Reviewed by James Karas
*** (out of five)
No Great Mischief is
the title of a novel by Alistair MacLeod which was adapted for the stage by
David S. Young. It opened at the Tarragon Theatre in November 2004 and it is
the opening production of the same company’s current season.
Despite Young’s brave attempts to make the adaptation entertaining, I
found it a generally uninspiring night at the theatre. There were many reasons
for the failure to generate much excitement or even small pleasure at the
production.
Young tries to maintain some of MacLeod’s prose by having a narrator who
is also the main character of the play. You end up with some scenes that are
re-enacted and described at the same time. In other words we have both
narrative and action where neither is satisfactory.
I have a general antipathy to the adaptation of novels for the stage. The novelist’s prose style, narrative method and descriptive passages go mostly by the board and you may end up with only the highlights of the plot. Sometimes that is the equivalent of getting a skeleton when you are looking for flesh and blood. Adaptations work when the playwright can create an almost new work based on the novel and maintain some fidelity to the original. Young attempts that in this adaptation but with only limited success.
The central “character” of the play is the MacDonald Clan of Scotland. The clan has a long history and memory reaching back to the Battle of Bannockburn in 1314. The main part of the story, however, begins with the arrival in Canada of Calum Ruadh in 1779.
The play opens with dentist Alexander MacDonald (R.H. Thomson) visiting
his alcoholic brother Calum (David Fox)
in Toronto. Young mixes action and narration as Alexander describes what is
happening while being a part of it. This happens throughout the play, as I
mentioned, and I found it unsatisfactory. If you want the narrative and
MacLeod’s fine prose, you can stay home and read the novel.
The play moves down memory lane to Cape Breton where the MacDonald Clan
grew after Ruadh’s immigration and to the move to the mines of Elliot Lake,
Ontario. The MacDonalds like to sing, dance, drink to excess and get into
trouble. A couple of violinists appear on stage frequently and music is ever
present in the play.
Aside from the two brothers in this well-peopled play, we have Grandpa played
by John Dolan and Serious Grandpa played by J.D. Nicolson.
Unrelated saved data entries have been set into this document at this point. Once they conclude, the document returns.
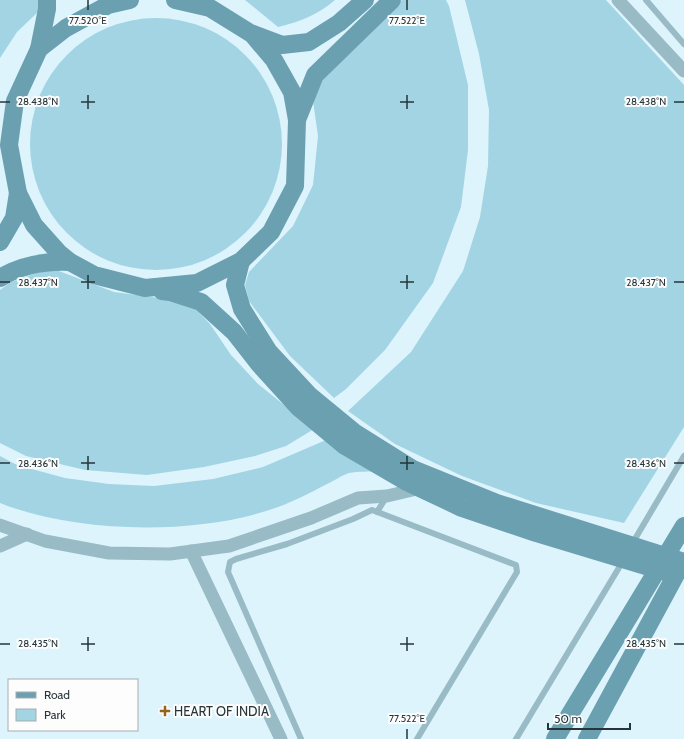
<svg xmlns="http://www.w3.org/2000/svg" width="684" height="739" font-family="Cabin,sans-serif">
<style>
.green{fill:#a3d4e4}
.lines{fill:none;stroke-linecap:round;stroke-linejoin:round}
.lane{stroke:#98bbc6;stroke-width:6}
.street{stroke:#98bbc6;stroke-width:13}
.secondary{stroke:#6ba0b1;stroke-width:18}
.ticks{fill:none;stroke:#26353a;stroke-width:1.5}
.poi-dot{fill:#976319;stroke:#fdfdfd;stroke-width:1.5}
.labels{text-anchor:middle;stroke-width:4;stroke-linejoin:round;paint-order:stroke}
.poi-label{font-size:13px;fill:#26353a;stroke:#fdfdfd;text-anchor:start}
.ticks-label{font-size:10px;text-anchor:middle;fill:#26353a;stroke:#fdfdfd;stroke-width:4;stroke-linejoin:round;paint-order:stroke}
</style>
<rect width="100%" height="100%" fill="#ddf4fc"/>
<g class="green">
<polygon points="0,0 39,0 40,10 17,32 0,58"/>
<path d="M245,0H335C318,15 299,22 278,27Z"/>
<polygon points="402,0 446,0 449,6 468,85 468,150 461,207 433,283 385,350 346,389 334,398 290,356 249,301 245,285 249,272 293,226 313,185 318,136 313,101 319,80"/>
<polygon points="465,0 606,0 684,85 684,427 624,523 536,503 462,476 395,444 348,411 411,352 463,271 480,217 488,166 489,110 479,54"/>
<circle cx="156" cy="144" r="126"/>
<polygon points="51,268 114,292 189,302 210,324 231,355 258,384 314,429 286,446 255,456 204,467 147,475 85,470 26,456 0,443 0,290 11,282"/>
<path d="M326,440L379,471C370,472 358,471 349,473C342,475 334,481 327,484C308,494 287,505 266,511C190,535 75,533 0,503V456L17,465L65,478L109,484L154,486L213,479L263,467Z"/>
</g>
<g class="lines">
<g class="lane">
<polyline points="646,0 684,44"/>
<polyline points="377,512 387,496"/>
<polyline points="632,544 684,456"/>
<polyline points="301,739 228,572 230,562 236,559 287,544 353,519 372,510 516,565 517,572 417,739"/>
<polyline points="516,739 623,561"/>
</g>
<g class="street">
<polyline points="618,0 684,71"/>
<polyline points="0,525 45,541 109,553 170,554 229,546 311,518 358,498 387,496 421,488"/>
<polyline points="0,546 27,534"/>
<polyline points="191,551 281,739"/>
</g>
<g class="secondary">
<polyline points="130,0 108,5 66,28 39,49 15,101 9,145 18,193 34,225 59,253 70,262 94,275 145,288 197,283 241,261 271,232 295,186 297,120 292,92 274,60 252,34 210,8 175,0"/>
<polyline points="253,34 282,45 309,42 339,23 365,0"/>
<polyline points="39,49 47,9 47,0"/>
<polyline points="297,120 315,75 392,0"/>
<polyline points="0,242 14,218 18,193"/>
<polyline points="241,261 235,285 242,309 269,352 309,395 354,432 413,469 497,503 684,562"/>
<path d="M0,278C21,265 46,261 70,262"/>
<polyline points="162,291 170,292 201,302 234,332 259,364 298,407 345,446 405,481 462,508 536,533 675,575"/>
<polyline points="555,739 684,526"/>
<polyline points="587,739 681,565"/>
</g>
</g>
<path class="ticks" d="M88,0V10M407,0V10M88,95V109M407,95V109M0,102H10M81,102H95M400,102H414M674,102H684M88,275V289M407,275V289M0,282H10M81,282H95M400,282H414M674,282H684M88,456V470M407,456V470M0,463H10M81,463H95M400,463H414M674,463H684M88,637V651M407,637V651M0,644H10M81,644H95M400,644H414M674,644H684M407,729V739"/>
<path class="poi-dot" d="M163 705h4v4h4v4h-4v4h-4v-4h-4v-4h4z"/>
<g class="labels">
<g class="poi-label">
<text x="174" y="716">HEART OF INDIA</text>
</g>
</g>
<g class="ticks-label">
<text x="88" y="24">77.520°E</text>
<text x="407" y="24">77.522°E</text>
<text x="38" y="105">28.438°N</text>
<text x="646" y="105">28.438°N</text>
<text x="38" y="286">28.437°N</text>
<text x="646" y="286">28.437°N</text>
<text x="38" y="467">28.436°N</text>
<text x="646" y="467">28.436°N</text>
<text x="38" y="647">28.435°N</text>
<text x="646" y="647">28.435°N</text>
<text x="407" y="722">77.522°E</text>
</g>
<rect x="8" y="679" width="130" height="52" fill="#fdfdfd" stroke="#a7adaf"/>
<rect x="16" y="692" width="20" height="6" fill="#6ba0b1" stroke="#a7adaf"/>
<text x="44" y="699" font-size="12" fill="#26353a">Road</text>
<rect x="16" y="709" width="20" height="12" fill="#a3d4e4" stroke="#a7adaf"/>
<text x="44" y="719" font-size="12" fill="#26353a">Park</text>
<path d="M548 723v6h82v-6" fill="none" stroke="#26353a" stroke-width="2"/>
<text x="554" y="723" font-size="12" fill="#26353a" stroke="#fdfdfd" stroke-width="3" paint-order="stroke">50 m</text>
</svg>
Ben Irvine plays the
major roles of Cousin Alexander and California Cousin and Nicola Lipman plays
all the women in the play. Daniel Giverin and Stephen Guy-McGrath play half a
dozen roles each.
The set consists of a painted wall and six chairs. The actors, when not involved
in a scene tended to stand facing the wall at the back of the stage and at one
point they looked as if they were urinating.
The play shows/narrates some dramatic scenes in the lives of the
MacDonalds from a drowning, to a killing of a miner. There is singing (much of
it in Gaelic) and dancing and some noisy sections all of which made a surprisingly
limited impression. Some of the actors spoke in a clipped manner (I can’t
really describe it as an accent) that forced you to sit up and listen carefully
to follow what they were saying.
At the beginning of the play, Alexander tells us that the story of the MacDonalds is part memory, part imagination or family history elevated to myth. I think that Young and Director Richard Rose have failed to raise the play to the mythical or to create a mythical world for the Canadian part of the clan.
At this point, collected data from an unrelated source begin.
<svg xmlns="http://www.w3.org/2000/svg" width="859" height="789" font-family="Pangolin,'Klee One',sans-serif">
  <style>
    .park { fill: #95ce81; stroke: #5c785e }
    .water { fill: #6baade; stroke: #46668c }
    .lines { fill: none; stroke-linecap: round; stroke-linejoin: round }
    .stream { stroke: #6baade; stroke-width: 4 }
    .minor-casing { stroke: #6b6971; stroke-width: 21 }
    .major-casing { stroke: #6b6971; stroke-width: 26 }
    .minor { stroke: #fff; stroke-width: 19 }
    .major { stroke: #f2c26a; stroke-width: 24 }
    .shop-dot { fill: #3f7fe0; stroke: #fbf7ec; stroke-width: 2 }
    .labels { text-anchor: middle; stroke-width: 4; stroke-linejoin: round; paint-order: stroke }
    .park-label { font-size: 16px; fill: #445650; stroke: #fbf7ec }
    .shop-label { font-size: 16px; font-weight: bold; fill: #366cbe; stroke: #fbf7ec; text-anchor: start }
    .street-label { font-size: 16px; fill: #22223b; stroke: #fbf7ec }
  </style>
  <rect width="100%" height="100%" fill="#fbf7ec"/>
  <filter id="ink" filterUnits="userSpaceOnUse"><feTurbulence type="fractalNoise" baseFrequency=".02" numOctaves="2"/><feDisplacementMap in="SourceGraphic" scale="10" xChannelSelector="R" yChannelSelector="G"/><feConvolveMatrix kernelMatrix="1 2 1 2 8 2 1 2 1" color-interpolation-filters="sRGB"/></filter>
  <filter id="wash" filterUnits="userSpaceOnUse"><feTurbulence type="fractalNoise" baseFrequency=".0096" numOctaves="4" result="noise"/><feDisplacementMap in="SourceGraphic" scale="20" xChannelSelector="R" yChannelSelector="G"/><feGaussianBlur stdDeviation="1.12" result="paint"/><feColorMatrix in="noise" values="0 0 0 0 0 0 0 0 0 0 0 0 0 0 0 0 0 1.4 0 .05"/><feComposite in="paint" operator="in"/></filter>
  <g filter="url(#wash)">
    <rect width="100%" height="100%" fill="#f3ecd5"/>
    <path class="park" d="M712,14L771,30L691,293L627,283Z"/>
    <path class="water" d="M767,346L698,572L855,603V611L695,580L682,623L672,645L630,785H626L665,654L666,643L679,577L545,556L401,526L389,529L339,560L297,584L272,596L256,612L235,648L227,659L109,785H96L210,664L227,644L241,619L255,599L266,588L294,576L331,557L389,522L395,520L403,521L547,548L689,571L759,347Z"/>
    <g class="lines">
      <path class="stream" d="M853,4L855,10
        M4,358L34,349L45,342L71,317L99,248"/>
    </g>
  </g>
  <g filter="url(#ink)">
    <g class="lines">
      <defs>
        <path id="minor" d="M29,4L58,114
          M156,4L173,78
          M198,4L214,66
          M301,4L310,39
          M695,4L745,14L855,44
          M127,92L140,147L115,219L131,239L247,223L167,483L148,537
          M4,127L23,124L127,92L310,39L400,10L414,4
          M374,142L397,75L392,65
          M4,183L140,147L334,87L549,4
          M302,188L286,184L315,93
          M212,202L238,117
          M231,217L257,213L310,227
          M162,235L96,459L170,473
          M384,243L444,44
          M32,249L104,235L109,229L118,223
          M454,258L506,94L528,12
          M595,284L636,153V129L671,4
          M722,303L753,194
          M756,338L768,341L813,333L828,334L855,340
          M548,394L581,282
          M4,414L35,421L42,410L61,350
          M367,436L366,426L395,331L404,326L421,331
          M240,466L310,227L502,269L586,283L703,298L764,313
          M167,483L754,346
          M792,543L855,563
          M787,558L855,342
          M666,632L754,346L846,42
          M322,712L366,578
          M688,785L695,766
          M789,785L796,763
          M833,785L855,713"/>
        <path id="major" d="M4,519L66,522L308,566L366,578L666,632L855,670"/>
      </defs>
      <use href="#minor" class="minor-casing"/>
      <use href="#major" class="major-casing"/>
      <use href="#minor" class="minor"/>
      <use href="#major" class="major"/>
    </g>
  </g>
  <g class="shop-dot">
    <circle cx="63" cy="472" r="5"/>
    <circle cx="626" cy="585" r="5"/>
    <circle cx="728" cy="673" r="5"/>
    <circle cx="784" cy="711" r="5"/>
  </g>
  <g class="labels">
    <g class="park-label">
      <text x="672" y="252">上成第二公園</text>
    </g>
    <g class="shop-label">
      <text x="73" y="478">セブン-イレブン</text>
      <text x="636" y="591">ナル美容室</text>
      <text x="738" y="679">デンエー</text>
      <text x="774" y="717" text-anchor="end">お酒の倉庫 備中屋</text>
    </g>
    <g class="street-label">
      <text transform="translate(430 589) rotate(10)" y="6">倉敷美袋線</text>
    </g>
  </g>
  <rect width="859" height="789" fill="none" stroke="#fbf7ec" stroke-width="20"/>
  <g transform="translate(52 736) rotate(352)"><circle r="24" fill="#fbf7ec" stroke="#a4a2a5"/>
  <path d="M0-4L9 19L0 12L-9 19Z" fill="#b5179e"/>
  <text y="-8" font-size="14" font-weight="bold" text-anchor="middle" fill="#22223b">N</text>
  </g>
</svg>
The title of the play comes from a remark about the MacDonald Clan made by
Major General James Wolfe during The Battle of Quebec in 1759. He wrote that
“they are hardy, intrepid, accustomed to rough country and no great mischief if
they fall.” He may have meant it as a compliment or, more likely, as an
expression of contempt towards the people he used as cannon fodder. To put it
in perspective, the MacDonalds were considered less important than the dogs to
the English.
Worse was to come. Two members of the mythical clan whose life and adventures
Young tries to bring to life on stage were returning to Cape Breton in the 20th
century and were stopped by a Causeway Policeman. He asked who they were.
“We are MacDonalds,” answered one of them said proudly.
“The guys who make the hamburgers?” asked the Policeman.
With some highly talented actors in the cast, the play is not a
hamburger but it fails to do justice to the great clan.
______No Great Mischief. by David S. Young adapted from the novel by Alistair MacLeod opened on September 19 and will run until October 23, 2012 at the Tarragon Theatre, 30 Bridgman Ave.